Later on when I was at home, I started to think even more about this particular person. Even though he was friendly, he always looked quite stressed and did not seem that happy. If he had known what was about to happen to him, I am sure he would have made the most of the time he had left.
It should not have taken this kind of tragedy to bring me to my senses, but it did. Morbid as it is I pondered on the thought that we all have to die at some stage and that none us know when that day will come. I am sorry if that is a bit morbid, but it is true. Not all of us will live until retirement age and our lives could end tomorrow.
I have always been a bit of a worrier; mainly about my speech I suppose as I had a stuttering speech impediment. I did eventually manage to gain fluency via an intensive one-to-one stuttering therapy course but even then I started to worry about business; I work for a composite door company and for a business cost reduction specialist on a part time basis.
I now have learnt to stop stressing so much – life, I have now learnt, is just too short.
Up until a few years ago many of my friends and family used to call me “a stress head”. Why you may well be thinking? Well quite simply because I seemingly stressed about anything and everything.
So what was the cause of all of this stress? I suppose if I am truthful the majority of my problems at the time came about due to the fact that I had a stutter. This speech impediment had developed when I was at the age of four. As you may well imagine it is something that destroyed my overall confidence levels. Therapy for stammering, at the time, was less than impressive which did not exactly help the situation.
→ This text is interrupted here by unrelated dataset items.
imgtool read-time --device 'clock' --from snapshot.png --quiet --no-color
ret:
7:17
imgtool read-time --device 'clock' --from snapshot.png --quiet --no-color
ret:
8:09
My low self-esteem had a bad affect on many areas of my life, not just my speech. I would worry about what other people thought of me, I would stress about my height and my weight. I was so desperate, for whatever reason, for people to like me. I have to say that this now seems so bizarre however at the time I was being plagued by an army of demons that had taken over my brain. It even affected my career which is within the cheap mobile calls and cheap holidays industries.
As I entered into my twenties I decided that enough was enough. I could no longer live in this way – there surely had to be more to life than this.
There was only one person who was going to get me out of the mess that I was in and that person was me.
I started to work very hard at learning how to increase self-esteem for example. I watched the way in which great fluent talkers spoke and tried to compare it with the way that I spoke. I hoped this would result in me finding the solution to my stuttering problem.
Progress was far from quick however after around a year of battling against my demons I did manage to overcome the stutter and I did manage to discover ways to stop me stressing – it is all about attitude and the way we approach life – think positive and believe in yourself!